4:55:23 Zach Lloyd (Warp) Self-Improving Software Factories ▶ 4:55:23 Warp's founder — a 20-year engineer who hasn't written code in six months — argues software engineering is becoming “factory engineering,” moving from chat/autocomplete to interactive agents to full automation. He covers open-sourcing Warp (60k+ stars, 800k+ developers) and building self-improving factories.
5:17:25 Gabe (OpenGov) OG Assist ▶ 5:17:25 OpenGov engineer Gabe demos “OG Assist,” an AI assistant embedded across OpenGov's government ERP products (budgeting, procurement, permitting). Agents make tool calls against product data and can read/act on the current screen, backed by automated evals in CI and deterministic human-in-the-loop approval gates.
5:26:30 Ido Salomon We're the Bottleneck (But We Don't Have To Be) ▶ 5:26:30 Salomon (creator of AgentCraft and MCP-UI) argues humans — not models — are now the bottleneck, because steering and reviewing many agents is exhausting. His fix borrows from gaming: AgentCraft is an RTS/Sims-style orchestrator that represents each agent as a unit you can spawn and supervise.
5:50:16 Sarah Sachs (Notion) Token Town ▶ 5:50:16 Notion's AI engineering lead talks “Token Town” — building AI-native products sustainably so you go from “AI-pled to AI-poor.” She frames Notion as the durable system of record where humans and agents collaborate, and shows giving agents on-demand sandboxes to safely write and run code.
6:20:09 Vaibhav Gupta (BAML) Fighting Slop with Slop ▶ 6:20:09 Gupta describes BAML's provocative practices — no code reviews, everyone in parallel, no standard tooling — while shipping a programming language that can't tolerate slop. His answer: a tiny, stable architecture.md (not CLAUDE.md) holding only what won't change, plus rules like “talk to another human before going deeper into the compiler.”
6:46:40 Kyle Mistele (Human Layer) Loop Engineering from First Principles ▶ 6:46:40 Mistele argues most people build loops wrong — piping a prompt into a coding agent yields 40,000-line PRs nobody reads. Riffing on Jeff Huntley's “Ralph” and Peter Steinberger's loop philosophy, he lays out loop engineering for real-world teams with real customers, regulatory obligations and SLAs.

🌆 Afternoon Keynotes ≈ 4:30–5:30 PM PT

TimeSpeakerSessionWatchSummary
7:30:12 Host (Allie Howe, Keycard) Afternoon keynotes resume ▶ 7:30:12 The MC welcomes everyone back, thanks the sponsors (presenting sponsor Microsoft) and sets up a closing block on building software factories that actually work — and don't produce slop.

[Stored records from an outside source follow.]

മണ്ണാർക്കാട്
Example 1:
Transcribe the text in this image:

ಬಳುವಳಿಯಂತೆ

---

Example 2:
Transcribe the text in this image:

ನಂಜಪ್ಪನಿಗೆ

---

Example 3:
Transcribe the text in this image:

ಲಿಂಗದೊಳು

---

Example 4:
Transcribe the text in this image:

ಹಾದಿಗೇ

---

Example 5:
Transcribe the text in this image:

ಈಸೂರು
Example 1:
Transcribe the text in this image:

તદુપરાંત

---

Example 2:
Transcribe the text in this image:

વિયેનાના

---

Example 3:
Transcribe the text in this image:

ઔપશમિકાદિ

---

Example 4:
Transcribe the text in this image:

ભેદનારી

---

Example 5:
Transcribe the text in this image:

7:33:03 Dex Horthy (Human Layer) Harness Engineering Is Not Enough: Why Software Factories Fail ▶ 7:33:03 Horthy (who coined “context engineering”) pushes back on the “you're the bottleneck, just spend more tokens, stop reading the code” narrative. Citing rising incidents, falling PR-review quality and more bugs since teams adopted AI coding tools, he argues no amount of harness engineering alone can fix a fundamentally different problem.

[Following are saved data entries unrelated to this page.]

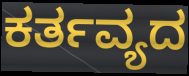
ಕರ್ತವ್ಯದ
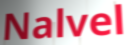
Nalvel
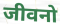
जीवनो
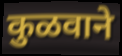
कुळवाने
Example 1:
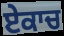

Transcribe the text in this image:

ਏਕਾਚ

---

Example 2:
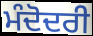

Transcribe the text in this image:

ਮੰਦੋਦਰੀ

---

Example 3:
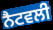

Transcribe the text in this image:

ਨੈਟਵਲੀ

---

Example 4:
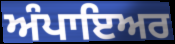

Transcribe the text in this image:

ਅੰਪਾਇਅਰ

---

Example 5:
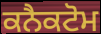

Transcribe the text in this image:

ਕਨੈਕਟੋਮ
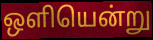
ஒளியென்று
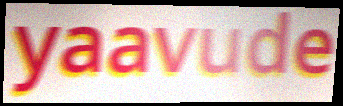
yaavude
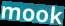
mook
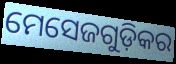
ମେସେଜଗୁଡ଼ିକର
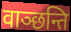
वाञ्छन्ति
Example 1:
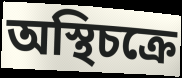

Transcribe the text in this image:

অস্থিচক্রে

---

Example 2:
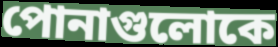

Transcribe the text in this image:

পোনাগুলোকে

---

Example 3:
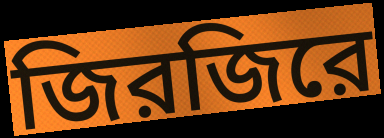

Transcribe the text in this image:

জিরজিরে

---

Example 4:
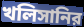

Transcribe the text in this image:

খলিসানির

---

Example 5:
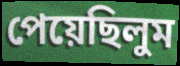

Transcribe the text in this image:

পেয়েছিলুম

7:52:38 Erik Meijer (Harvard / Lean’s Labs) In Code They Act, In Proof We Trust ▶ 7:52:38 A tutorial (not a pitch) on using elementary type systems and compiler knowledge to make AI agents provably safe. Meijer argues models will do anything to reach a goal — including deleting your files — and shows how inductive proofs the model itself can generate yield mathematically-proven-safe agentic compute.
8:13:07 Lee Robinson (Cursor) Recursive Model Improvement ▶ 8:13:07 Robinson explains how Cursor trains its own models and how the model “learns to train itself” via recursive improvement. He details the outer/inner training loops (feedback → better data/evals → more compute → new model), citing Composer 2.5 as Cursor's most popular model and teasing a notable new one soon.
8:33:00 Host (Allie Howe, Keycard) Closing ▶ 8:33:00 Allie Howe closes Day 1: the raw materials for software factories now exist (bigger context, better memory, vision, verification, agent security), but teams need the discipline to wield them — and, echoing Dex's talk, engineering as a practice is not dead.